18 Desember 2024
10:06 WIB
Transisi Energi di Indonesia Terhadang Anggaran
Transisi energi memang dibutuhkan, namun butuh anggaran besar untuk mewujudkannya.
Penulis: Aldiansyah Nurrahman
Editor: Leo Wisnu Susapto
Petugas melakukan perawatan Pembangkit Listrik Tenaga Surya (PLTS) yang terpasang di SDN Ragunan 8, Jakarta, Selasa (26/3/2024). ValidNewsID/Darryl Ramadhan.
JAKARTA - Direktur Eksekutif Sustain, Tata Mustaya menilai, Indonesia memerlukan percepatan transisi dari energi fosil ke energi terbarukan untuk memitigasi krisis iklim, memperkuat ketahanan energi, dan menciptakan akses energi yang inklusif. Namun, untuk memenuhinya, pemerintah terganjal anggaran yang terbatas hingga lambatnya transisi energi.
“Di tahun pertama pemerintahan Prabowo, transisi energi berhadapan dengan ruang fiskal terbatas, kondisi ekonomi kelas menengah yang tertekan, inflasi iklim dan inflasi akibat bahan bakar fosil, serta fakta transisi energi berjalan lambat dalam 10 tahun terakhir,” jelas dia, dalam keterangannya, Rabu (18/12).
Tata menjelaskan, transisi energi memerlukan pembiayaan yang besar dan hal tersebut akan berhadapan dengan keterbatasan fiskal dan kompetisi alokasi belanja pemerintahan Prabowo. Maka dari itu, dia menyarankan, perlu dilakukan peningkatan pungutan produksi batu bara sebagai solusi bagi pemerintahan Prabowo.
Tujuan dari penerapan peningkatan pungutan adalah menambah penerimaan negara untuk membiayai percepatan transisi energi.
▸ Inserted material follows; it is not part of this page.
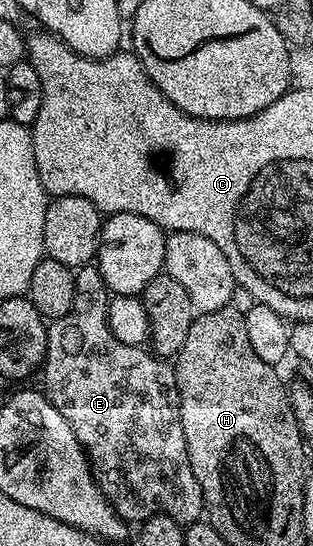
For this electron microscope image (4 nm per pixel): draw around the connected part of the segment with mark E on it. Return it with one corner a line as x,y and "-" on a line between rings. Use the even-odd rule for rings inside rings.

Selain itu, memberikan disinsentif bagi produksi batu bara untuk menggeser pembiayaan dan investasi dari sektor tambang batu bara ke energi bersih dan terbarukan sebagai bagian dari mitigasi krisis iklim.
Kemudian pengingatan pungutan juga untuk menerapkan aspek keadilan dengan menerapkan pungutan yang memadai bagi sektor tambang batu bara yang memiliki super normal profit.
Dalam perhitungannya, dengan berbagai skenario harga yang diambil dari harga dan jumlah produksi batu bara yang riil di 2022-2024, Pemerintahan Prabowo bisa memperoleh tambahan penerimaan negara minimum sebesar US$5,63 miliar atau Rp84,55 triliun per tahun dari peningkatan pungutan produksi batu bara.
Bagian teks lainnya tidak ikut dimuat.